◆ TRAVAIL DEMANDÉ ◆
Pourriez-vous prolonger l'article sur la vente de la collection du château de Gourdon en reprenant juste après sa dernière phrase ?

━━━ PASSAGE CHOISI ━━━

La vente de la collection d’art décoratif du château de Gourdon (Alpes-Maritimes) organisée du 29 au 31 mars au Palais de Tokyo par Christie’s a totalisé 42 millions d’euros. Loin des records enregistrés par les pièces de Ruhlmann, les créations de l’Union des artistes modernes n’ont pas atteint les sommets attendus.
PARIS - La collection d’arts décoratifs du château de Gourdon (Alpes-Maritimes) a tenu ses promesses en totalisant 42 millions d’euros (un chiffre dans la fourchette des estimations), les 29, 30 et 31 mars à Paris au Palais de Tokyo, sous la houlette de Christie’s. Même si son propriétaire, Laurent Negro, en avait espéré plus, se rapportant à la collection Saint Laurent-Bergé dont la section Art déco avait atteint 59,1 millions d’euros le 24 février 2009 à Paris au Grand Palais chez Christie’s. Se souvenant aussi de la collection Dray et de ses 50,1 millions d’euros d’enchères pour l’Art déco (sur 59,7 millions d’euros d’adjudication) les 8 et 9 juin 2006, toujours à Paris par Christie’s. C’est que Laurent Negro avait lui-même acheté nombre de pièces dans le commerce ou en ventes publiques à prix fort, et parfois très récemment.
Christie’s a revu beaucoup de prix à la baisse, diminuant encore certains prix de réserve la veille de la vente. Malgré l’attractivité de certaines œuvres historiques ou exceptionnelles, la motivation des acheteurs n’a pas toujours suffi à combler l’écart. Ainsi Jeune fille (1927), pièce unique du sculpteur Gustave Miklos, adjugée 1,3 million d’euros (contre une estimation de 500 000 à 700 000 euros), a subi une décote, puisqu’elle s’était envolée au prix record de 1,6 million d’euros, le 1er juin 2005 à Paris à Drouot (SVV Camard).

━━━ MATÉRIEL FOURNI ━━━

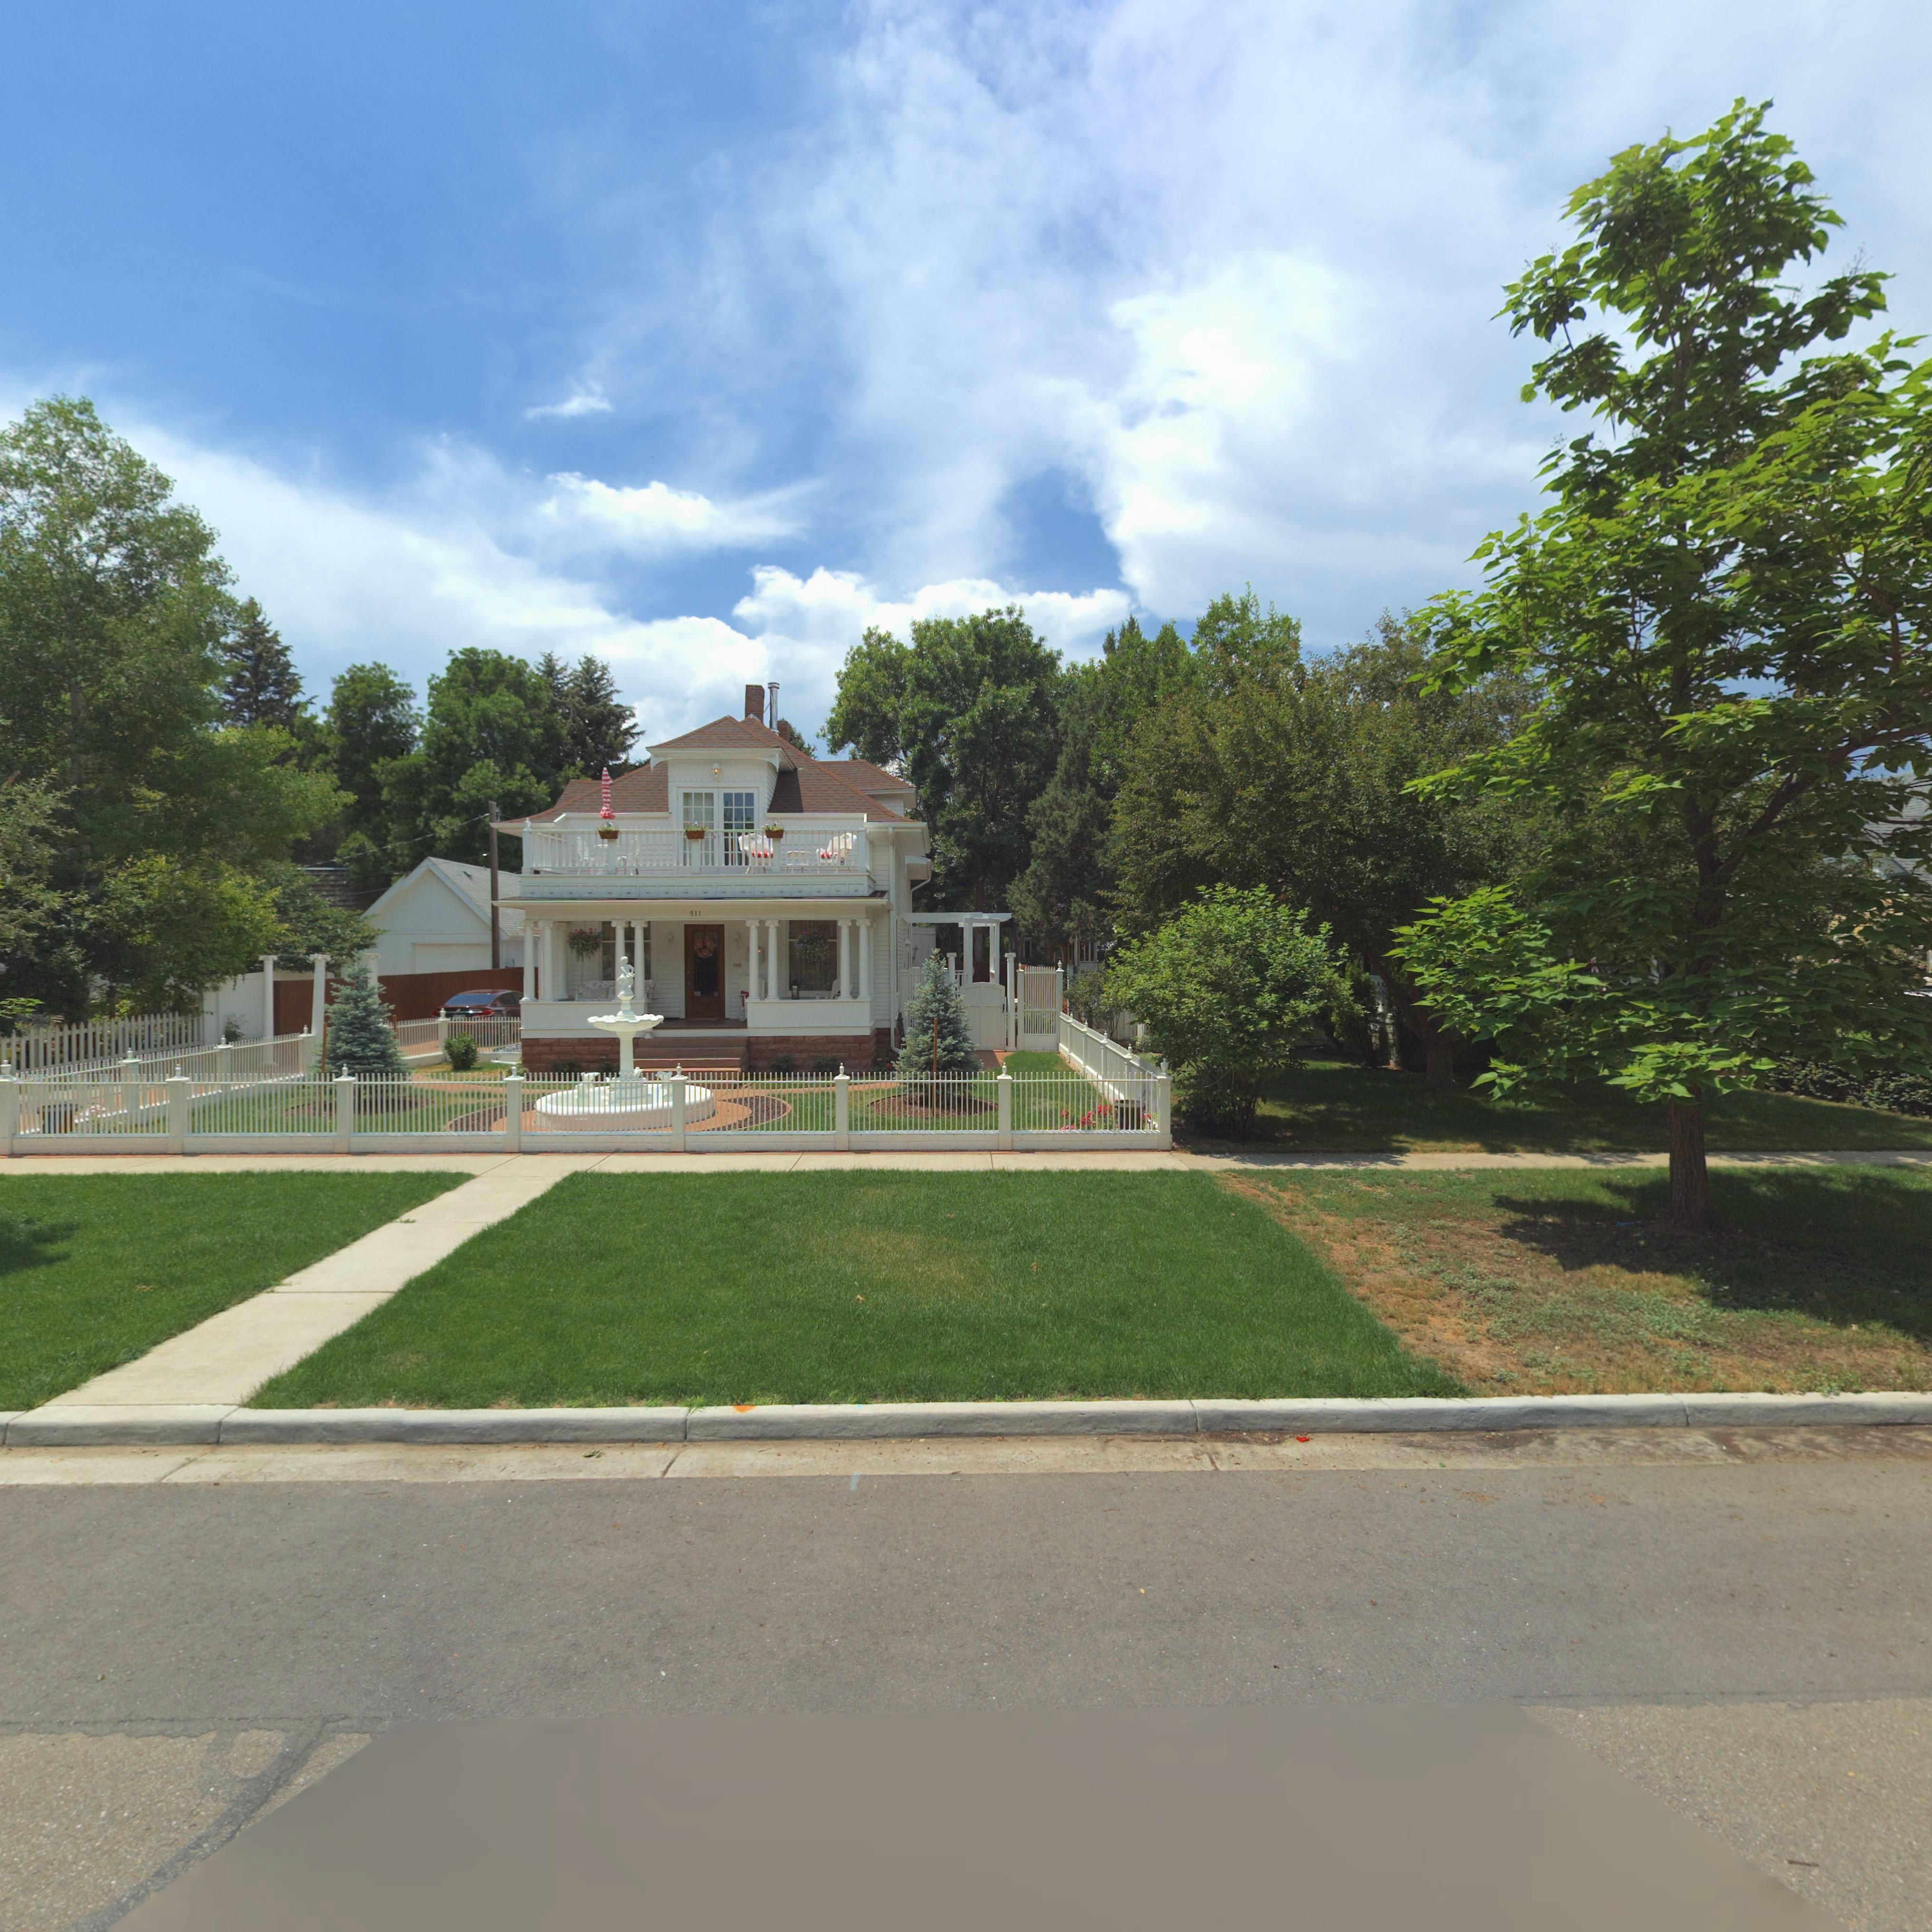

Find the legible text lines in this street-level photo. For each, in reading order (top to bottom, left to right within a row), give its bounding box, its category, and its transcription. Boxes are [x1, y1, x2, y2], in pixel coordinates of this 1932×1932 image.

[689, 910, 701, 917] StreetNumber: 511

━━━

◆ RÉPONSE RÉDIGÉE ◆
17 « Chefs-d’œuvre » ravalés
L’ensemble venant de Gourdon mettait à l’honneur les créations de l’UAM (Union des artistes modernes), moins cotées que ne le sont les œuvres Art déco de l’école classique, dominée commercialement par Jacques-Émile Ruhlmann. La première vente réunissait une sélection de 77 « Chef-d’œuvre du XXe siècle », estimée 21 à 32 millions d’euros (soit les deux tiers de la vente en valeur), avec 24,3 millions d’euros de produit vendu. Ce lancement était un peu déconcertant, puisque 17 lots parmi lesquels plusieurs pièces phares n’ont pas trouvé preneur, comme la table à jeu avec ses quatre chaises réalisées par Jean Dunand pour Madeleine Vionnet (est. 3 à 5 millions d’euros).
Parmi les lots ravalés, on comptait aussi un meuble d’applique à journaux de Pierre Chareau (est. 300 000 à 500 000 euros) ; le fauteuil Transat d’Eileen Gray (est. 600 000 à 800 000 euros), ou encore un historique lampadaire Religieuse de Chareau avec son pied conique dessinant un « S » et sa coiffe en tissu (est. 400 000 à 600 000 euros). Les amateurs lui ont préféré le modèle plus esthétique avec son abat-jour de plaques d’albâtre, emporté pour 589 000 euros par la galeriste Cheska Vallois dans la vente du lendemain.
Le triomphe de Ruhlmann
Tous les honneurs sont allés à Ruhlmann, qui a décroché cinq des dix plus belles enchères de la collection le premier soir. Un collectionneur européen est monté jusqu’à 2,8 millions d’euros (un record pour Ruhlmann) pour la Chaise longue aux skis dite « du Maharadjah », classée « trésor national ». Également estimé 2 à 3 millions d’euros, le bureau Tardieu avec son fauteuil a été acheté par l’antiquaire parisien Cheska Vallois pour 2,3 millions d’euros. Une cave à liqueur Nicolle et une commode Lassalle, estimés au mieux 400 000 et 700 000 euros, ont été emportés respectivement pour 1,5 et 1,8 million d’euros par un collectionneur européen et un amateur asiatique au téléphone, sous les applaudissements du public. Notons que la présence d’ivoire et d’écaille de tortue sur ces meubles précieux, empêchant leur importation aux États-Unis (selon la législation en vigueur), a écarté les collectionneurs américains de la compétition.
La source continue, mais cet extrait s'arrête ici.